DOIS LEITÕES, CARAMBA! ATÉ ENTERNECE.
Dois leitões de uma enfiada fez Eça de Queiróz comer ao desembargador de A Ilustre Casa de Ramires. O comum dos mortais, não possuidores da barriga do desembargador, ainda assim comiam perus inteiros, capões, bacalhauzadas de grandes e alcandoradas postas.
Ramalho Ortigão falava da ceia da véspera de Natal nas nossas terras do Minho como o banquete português «que desbanca todos os jantares de Pariz, mas que os desbanca inteiramente» (Em Pariz, p. 138), pondo a um canto o «francesismo galego» (adoro esta classificação) que afecta as ceias dos restaurantes nacionais.
Hoje as famílias mingaram, os apetites já não são o que eram, e a saúde faz parte das nossas preocupações alimentares. Guloso como é o português, sacrificou a bicharada ao reino da doçaria, que finca pé na mesa natalícia sem querer ceder um palmo de toalha. No entanto, nem sempre são as razões acima indicadas que guiam a escolha dos pratos de Natal. Há um fartura de tradição e uma necessidade de trazer para a mesa coisas novas, na linha do Surpreendam-me. Então, já que se quer a mudança, que esta se faça com pés e cabeça e que se tragam coisas mais saudáveis para a mesa, mas igualmnete bonitas e saborosas, onde ainda se possa reconhecer o sabor dos produtos principais.

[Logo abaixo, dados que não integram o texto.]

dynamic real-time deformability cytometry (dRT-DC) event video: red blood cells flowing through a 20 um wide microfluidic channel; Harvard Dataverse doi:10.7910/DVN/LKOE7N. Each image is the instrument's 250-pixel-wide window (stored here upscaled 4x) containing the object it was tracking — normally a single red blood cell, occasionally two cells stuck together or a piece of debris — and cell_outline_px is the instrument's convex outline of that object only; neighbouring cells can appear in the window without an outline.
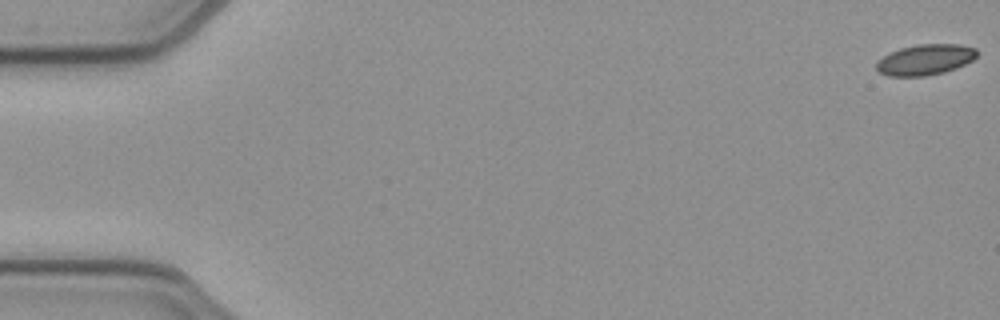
{"species": "common noctule bat (a hibernating species)", "species_latin": "Nyctalus noctula", "temperature_condition": "cold", "stored_images_in_passage": 53, "camera_frame_rate_fps": 3000, "um_per_image_px": 0.085, "animal": {"sex": "female", "body_mass_g": 21.9}, "frame": {"image": 1, "passage_image": 1, "time_ms": 0.0, "image_size_px": [1000, 320], "cell_outline_px": [[976, 56], [972, 60], [956, 68], [944, 72], [924, 76], [888, 76], [880, 72], [876, 68], [876, 60], [900, 48], [920, 44], [960, 44], [976, 48]], "centroid_in_image_um": [78.63, 5.07], "position_along_channel_um": 6.4, "area_um2": 17.86}}
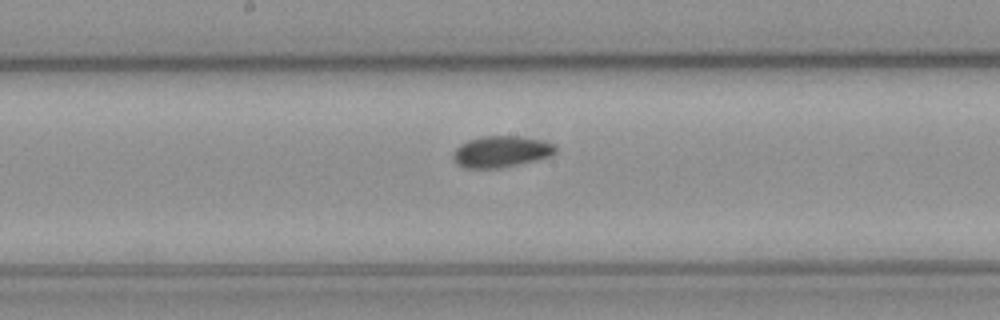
{"frame": {"image": 2, "passage_image": 28, "time_ms": 9.0, "image_size_px": [1000, 320], "cell_outline_px": [[556, 152], [552, 156], [536, 160], [496, 168], [464, 168], [452, 156], [452, 152], [460, 144], [468, 140], [480, 136], [516, 136], [540, 140], [552, 144], [556, 148]], "centroid_in_image_um": [42.58, 12.88], "position_along_channel_um": 205.6, "area_um2": 18.44}}
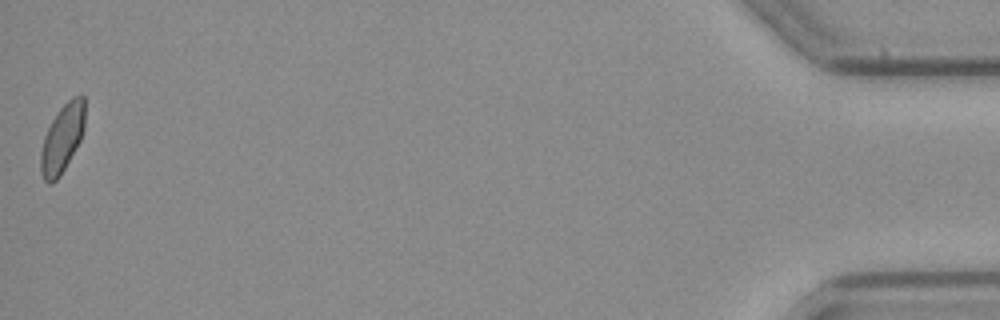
{"frame": {"image": 3, "passage_image": 53, "time_ms": 17.333, "image_size_px": [1000, 320], "cell_outline_px": [[84, 128], [80, 140], [60, 176], [52, 184], [48, 184], [44, 180], [40, 172], [40, 152], [44, 136], [52, 120], [60, 108], [72, 96], [80, 92], [84, 96]], "centroid_in_image_um": [5.28, 11.76], "position_along_channel_um": 429.9, "area_um2": 17.63}, "authors_computed_cell_mechanics": {"area_um2": 18.1492, "velocity_mm_per_s": 3.9109, "shape_relaxation_time_tau1_ms": null, "shape_relaxation_time_tau2_ms": 4.2911, "deformation_change_tau1": null, "deformation_change_tau2": 0.0733}}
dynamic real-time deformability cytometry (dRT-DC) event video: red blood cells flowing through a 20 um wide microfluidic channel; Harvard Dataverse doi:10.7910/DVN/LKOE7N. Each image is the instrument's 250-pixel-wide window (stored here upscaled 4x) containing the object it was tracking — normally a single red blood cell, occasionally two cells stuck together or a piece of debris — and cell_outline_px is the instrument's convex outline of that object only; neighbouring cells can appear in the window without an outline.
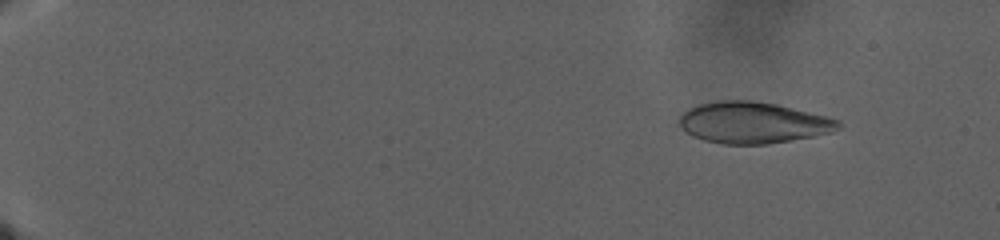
{"species": "human", "species_latin": "Homo sapiens", "temperature_condition": "warm", "stored_images_in_passage": 128, "camera_frame_rate_fps": 3000, "um_per_image_px": 0.085, "donor": {"sex": "male"}, "frame": {"image": 1, "passage_image": 17, "time_ms": 5.333, "image_size_px": [1000, 240], "cell_outline_px": [[840, 128], [832, 132], [812, 136], [768, 144], [724, 144], [704, 140], [692, 136], [680, 124], [680, 116], [688, 108], [696, 104], [716, 100], [752, 100], [776, 104], [828, 116], [840, 120]], "centroid_in_image_um": [64.01, 10.41], "position_along_channel_um": 21.0, "area_um2": 38.32}}
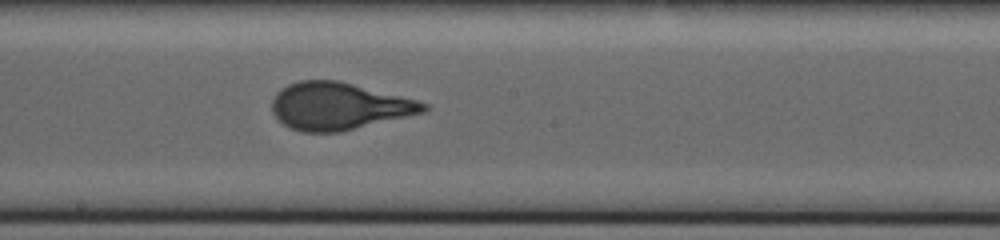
{"frame": {"image": 2, "passage_image": 80, "time_ms": 26.333, "image_size_px": [1000, 240], "cell_outline_px": [[428, 108], [424, 112], [340, 132], [300, 132], [284, 124], [272, 112], [272, 100], [276, 92], [288, 84], [300, 80], [340, 80], [416, 100], [428, 104]], "centroid_in_image_um": [28.77, 9.01], "position_along_channel_um": 219.4, "area_um2": 41.5}}
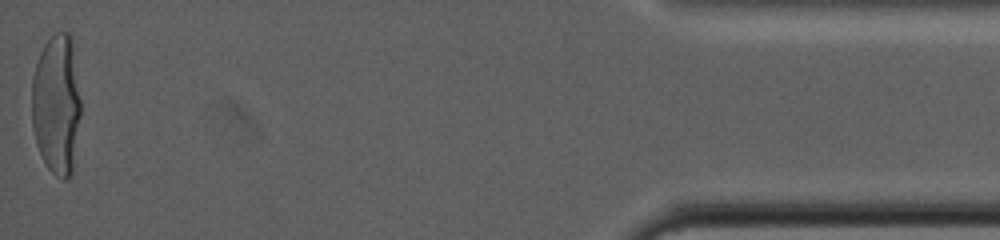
{"frame": {"image": 3, "passage_image": 128, "time_ms": 42.333, "image_size_px": [1000, 240], "cell_outline_px": [[80, 116], [72, 172], [64, 180], [56, 176], [48, 168], [36, 144], [32, 128], [32, 76], [40, 52], [44, 44], [56, 32], [68, 32], [72, 36], [80, 100]], "centroid_in_image_um": [4.8, 8.85], "position_along_channel_um": 430.4, "area_um2": 40.11}}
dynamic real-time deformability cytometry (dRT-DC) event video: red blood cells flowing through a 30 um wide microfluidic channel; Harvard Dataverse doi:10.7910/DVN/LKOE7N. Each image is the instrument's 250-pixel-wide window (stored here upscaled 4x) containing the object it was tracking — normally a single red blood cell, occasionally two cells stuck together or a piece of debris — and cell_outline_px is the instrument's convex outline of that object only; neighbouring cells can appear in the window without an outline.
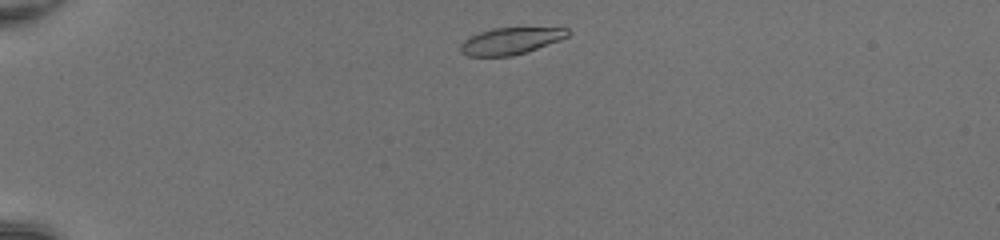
{"species": "common noctule bat (a hibernating species)", "species_latin": "Nyctalus noctula", "temperature_condition": "room temperature", "stored_images_in_passage": 39, "camera_frame_rate_fps": 3000, "um_per_image_px": 0.085, "animal": {"sex": "female", "body_mass_g": 20.0, "forearm_length_mm": 54.0}, "frame": {"image": 1, "passage_image": 2, "time_ms": 0.333, "image_size_px": [1000, 240], "cell_outline_px": [[572, 32], [568, 36], [560, 40], [512, 56], [468, 56], [460, 52], [460, 44], [464, 40], [480, 32], [492, 28], [568, 28]], "centroid_in_image_um": [43.4, 3.48], "position_along_channel_um": 41.6, "area_um2": 16.53}}
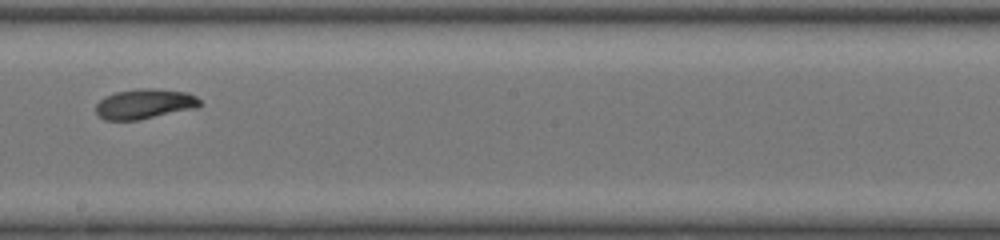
{"frame": {"image": 2, "passage_image": 20, "time_ms": 6.333, "image_size_px": [1000, 240], "cell_outline_px": [[204, 104], [196, 108], [140, 120], [104, 120], [96, 112], [96, 104], [104, 96], [116, 92], [140, 88], [152, 88], [188, 92], [196, 96]], "centroid_in_image_um": [12.32, 8.83], "position_along_channel_um": 235.9, "area_um2": 18.38}}
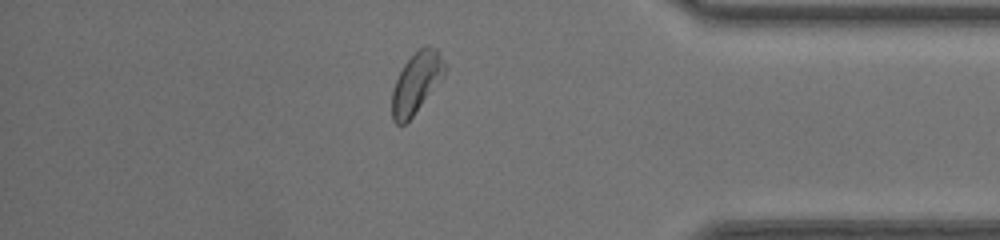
{"frame": {"image": 3, "passage_image": 33, "time_ms": 10.667, "image_size_px": [1000, 240], "cell_outline_px": [[444, 76], [412, 116], [404, 124], [396, 124], [392, 120], [392, 88], [404, 64], [424, 44], [428, 44], [436, 48], [444, 64]], "centroid_in_image_um": [35.37, 7.03], "position_along_channel_um": 399.8, "area_um2": 18.26}, "authors_computed_cell_mechanics": {"area_um2": 18.3226, "velocity_mm_per_s": 4.2185, "shape_relaxation_time_tau1_ms": 3.731, "shape_relaxation_time_tau2_ms": 6.8976, "deformation_change_tau1": 0.1252, "deformation_change_tau2": 0.1229}}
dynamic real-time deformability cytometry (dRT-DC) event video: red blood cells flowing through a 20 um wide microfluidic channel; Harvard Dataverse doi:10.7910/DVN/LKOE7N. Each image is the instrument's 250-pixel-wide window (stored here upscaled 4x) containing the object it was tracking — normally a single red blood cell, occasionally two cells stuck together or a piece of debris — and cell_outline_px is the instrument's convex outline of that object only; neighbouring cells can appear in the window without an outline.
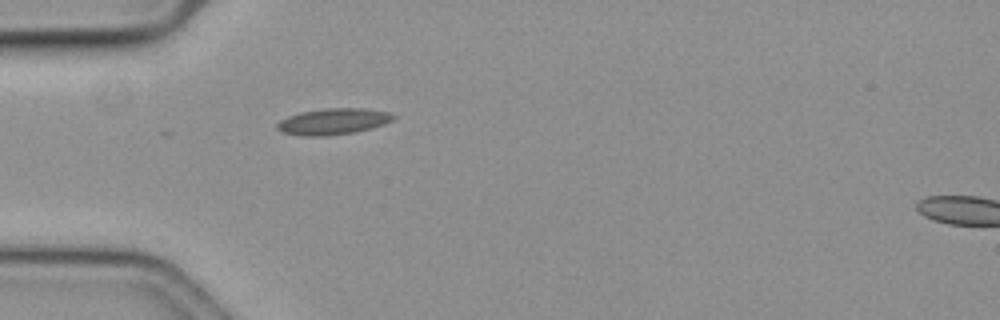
{"species": "common noctule bat (a hibernating species)", "species_latin": "Nyctalus noctula", "temperature_condition": "cold", "stored_images_in_passage": 26, "camera_frame_rate_fps": 3000, "um_per_image_px": 0.085, "animal": {"sex": "female", "body_mass_g": 19.3, "forearm_length_mm": 54.1}, "frame": {"image": 1, "passage_image": 1, "time_ms": 0.0, "image_size_px": [1000, 320], "cell_outline_px": [[396, 116], [392, 120], [384, 124], [372, 128], [356, 132], [328, 136], [300, 136], [280, 132], [276, 128], [276, 124], [280, 120], [288, 116], [300, 112], [324, 108], [364, 108], [388, 112]], "centroid_in_image_um": [28.28, 10.33], "position_along_channel_um": 56.7, "area_um2": 17.98}}
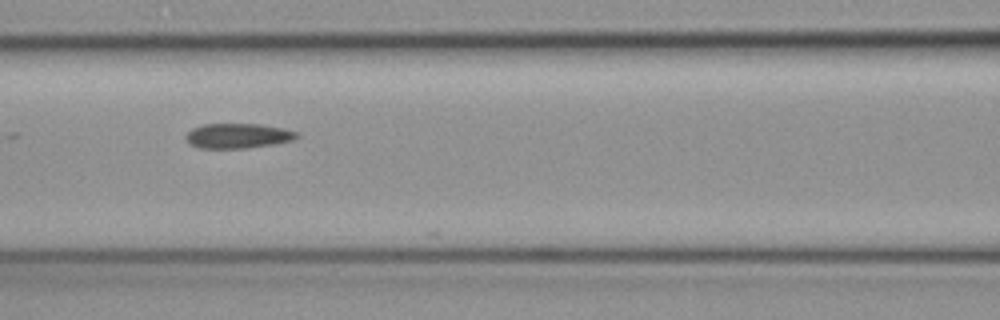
{"frame": {"image": 2, "passage_image": 9, "time_ms": 2.667, "image_size_px": [1000, 320], "cell_outline_px": [[300, 136], [292, 140], [272, 144], [244, 148], [200, 148], [192, 144], [184, 136], [192, 128], [204, 124], [260, 124], [284, 128], [296, 132]], "centroid_in_image_um": [20.22, 11.53], "position_along_channel_um": 146.4, "area_um2": 15.9}}
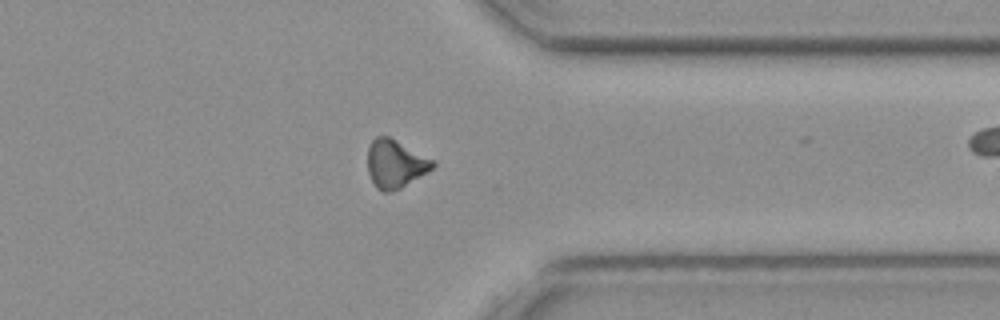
{"frame": {"image": 3, "passage_image": 24, "time_ms": 7.667, "image_size_px": [1000, 320], "cell_outline_px": [[436, 164], [428, 172], [400, 188], [392, 192], [380, 192], [376, 188], [368, 172], [368, 148], [372, 140], [376, 136], [388, 136], [436, 160]], "centroid_in_image_um": [33.61, 13.93], "position_along_channel_um": 377.8, "area_um2": 18.38}}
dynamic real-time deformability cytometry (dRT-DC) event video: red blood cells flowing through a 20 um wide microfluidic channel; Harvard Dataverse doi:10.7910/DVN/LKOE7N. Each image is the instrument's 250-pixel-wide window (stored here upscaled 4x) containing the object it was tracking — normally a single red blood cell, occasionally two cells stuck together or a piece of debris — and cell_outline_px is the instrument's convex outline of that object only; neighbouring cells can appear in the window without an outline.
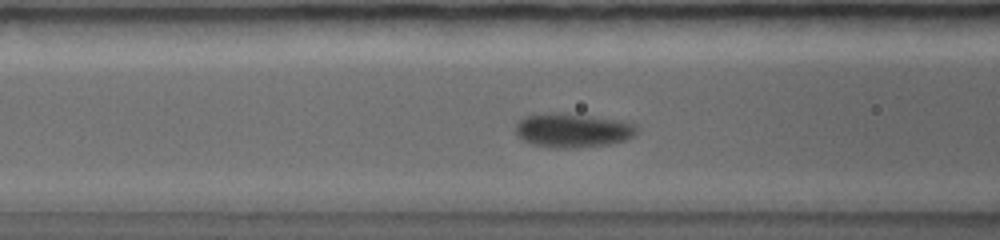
{"species": "common noctule bat (a hibernating species)", "species_latin": "Nyctalus noctula", "temperature_condition": "warm", "stored_images_in_passage": 50, "camera_frame_rate_fps": 5000, "um_per_image_px": 0.085, "animal": {"sex": "female", "body_mass_g": 19.0, "forearm_length_mm": 56.7}, "frame": {"image": 1, "passage_image": 16, "time_ms": 3.0, "image_size_px": [1000, 240], "cell_outline_px": [[636, 132], [632, 136], [624, 140], [608, 144], [568, 148], [560, 148], [532, 144], [524, 140], [516, 132], [516, 124], [524, 116], [552, 112], [560, 112], [624, 120], [632, 124], [636, 128]], "centroid_in_image_um": [48.67, 11.05], "position_along_channel_um": 117.9, "area_um2": 23.81}}
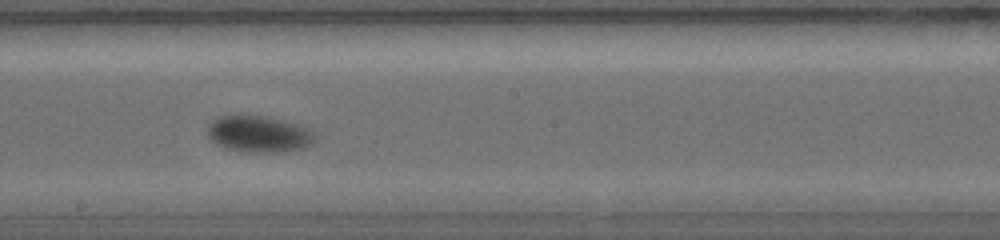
{"frame": {"image": 2, "passage_image": 27, "time_ms": 4.8, "image_size_px": [1000, 240], "cell_outline_px": [[316, 136], [304, 148], [276, 152], [248, 152], [224, 148], [208, 140], [208, 124], [212, 120], [220, 116], [268, 116], [284, 120], [312, 128], [316, 132]], "centroid_in_image_um": [22.0, 11.39], "position_along_channel_um": 226.2, "area_um2": 23.0}}
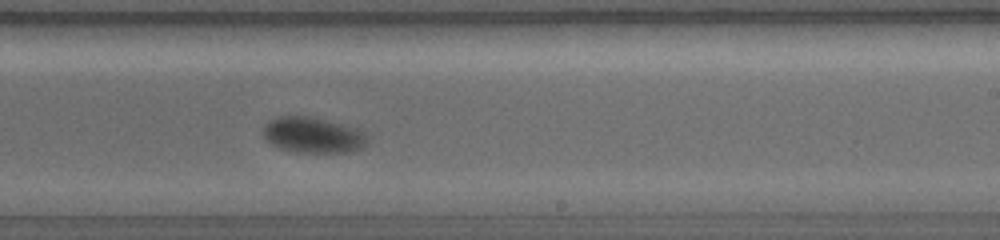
{"frame": {"image": 3, "passage_image": 31, "time_ms": 5.4, "image_size_px": [1000, 240], "cell_outline_px": [[368, 140], [360, 148], [348, 152], [300, 152], [280, 148], [264, 140], [264, 124], [268, 120], [280, 116], [308, 116], [356, 128], [364, 132], [368, 136]], "centroid_in_image_um": [26.56, 11.48], "position_along_channel_um": 262.4, "area_um2": 21.44}}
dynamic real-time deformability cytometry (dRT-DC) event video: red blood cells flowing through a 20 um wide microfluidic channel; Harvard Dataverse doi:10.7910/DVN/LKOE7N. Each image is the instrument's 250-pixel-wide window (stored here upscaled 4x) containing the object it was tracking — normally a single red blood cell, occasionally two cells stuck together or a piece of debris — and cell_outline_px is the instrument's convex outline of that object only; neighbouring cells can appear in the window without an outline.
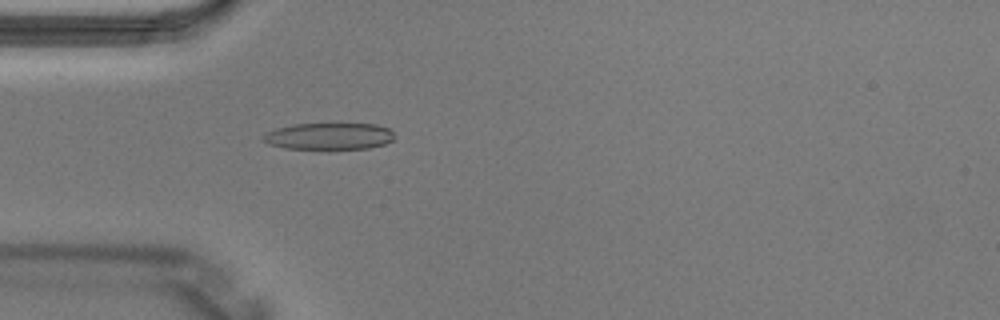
{"species": "Egyptian fruit bat (a non-hibernating species)", "species_latin": "Rousettus aegyptiacus", "temperature_condition": "warm", "stored_images_in_passage": 2, "camera_frame_rate_fps": 3000, "um_per_image_px": 0.085, "animal": {"sex": "male"}, "frame": {"image": 1, "passage_image": 2, "time_ms": 0.333, "image_size_px": [1000, 320], "cell_outline_px": [[392, 140], [384, 144], [368, 148], [328, 152], [284, 148], [268, 144], [260, 140], [260, 136], [264, 132], [276, 128], [292, 124], [376, 124], [388, 128], [392, 132]], "centroid_in_image_um": [27.86, 11.63], "position_along_channel_um": 57.1, "area_um2": 21.56}}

Já no fim dos anos 70, princípio da década de 80, se via nas revistas da especialidade a substituição do peru inteiro, por partes do mesmo. Pernas, coxas e peitos desfilam numa infinidade de travestimentos. Na Teleculinária Especial Natal de 1980, p. 13, surge muito assertivamente esta ideia de contemporaneidade: Peru de Natal à Moderna é feito de coxas e pernas com um toque de festa dado pelas ameixas e pinhões. No mesmo opúsculo, a páginas 12, também as boas postas de bacalhau foram desconstruídas num green slime denominado Bacalhau Verde, com nabiças. Para este festival desconstrutivo, é essencial a contribuição de uma criatura extremamente popular na cozinha dos anos 60 e 70, e por aí fora, o molho bechamel.
Peru de Natal à moderna
Outro prato muito popular foi o de Rolinhos de Peru (Teleculinária Especial Natal 1982, p. 16), os Crepes de Bacalhau (ibidem, p. 12) ou os Bifes de Peru à King (Teleculinária Especial Natal 1979, p. 17). O béchamel também profana o bacalhau, como no fatídico bacalhau com natas, uma verdadeira praga nas mesas natalinas, e neste Rolo de Bacalhau à Marisqueiro (Teleculinária Especial Natal 1979, p.14-15) ou no Bacalhau Verde.
Rolinhos de peru
Crepes de bacalhau
Bifes de peru à King
Rolo de bacalhau à marisqueiro
No capítulo doceiro, também se verifica o progressivo banir dos doces à base de ovos e açúcar, sejam eles os conventuais ou os tradicionais, como os formigos, os mexidos (há quem distinga os dois, há quem diga que são o mesmo), as sopas douradas, as lampreias de ovos, e por aí fora. Em seu lugar, entram de rompante as sobremesas de colher à base de outra praga na doçaria nacional: o leite condensado. A fim de satisfazermos a nossa tendência para os doces muito doces, substituímos um sabor doce complexo e profundo com a banalidade do leite que é fervido à exaustão e se insinua em musses de frutos tropicais igualmente saídos de latas ou misturados com bolacha maria e natas. É na mesa dos doces que queremos ainda mais surpreender. Queremos dançar o samba no Natal, com os «doces fresquinhos», como o Natal Tropical com Gelatina e Fruta em Calda (Teleculinária Especial de Natal 82, p. 38) ou a Mousse de Caramelo e Nozes (Teleculinária Especial de Natal 89, p. 303).
Enfim, eu acho muito bem que se vão criando novas tradições à mesa, mas dada a riqueza da nossa doçaria será bom que não empobreçamos a nossa mesa de Natal.
No fim, o que importa mesmo é, e voltando a Ortigão, «essa particularidade que se não come e se não bebe: a memória dos entes queridos e dos entes amados» (Em Pariz, p. 138).
A fotografia de entrada é do magnífico pudim Abade de Priscos do Miguel Oliveira, denominado O Rei.
Quanto ao resto das fotos, na década de 80 eram mesmo assim.
Ortigão, Ramalho, Em Pariz, Tipographia Lusitana, Porto, 1868.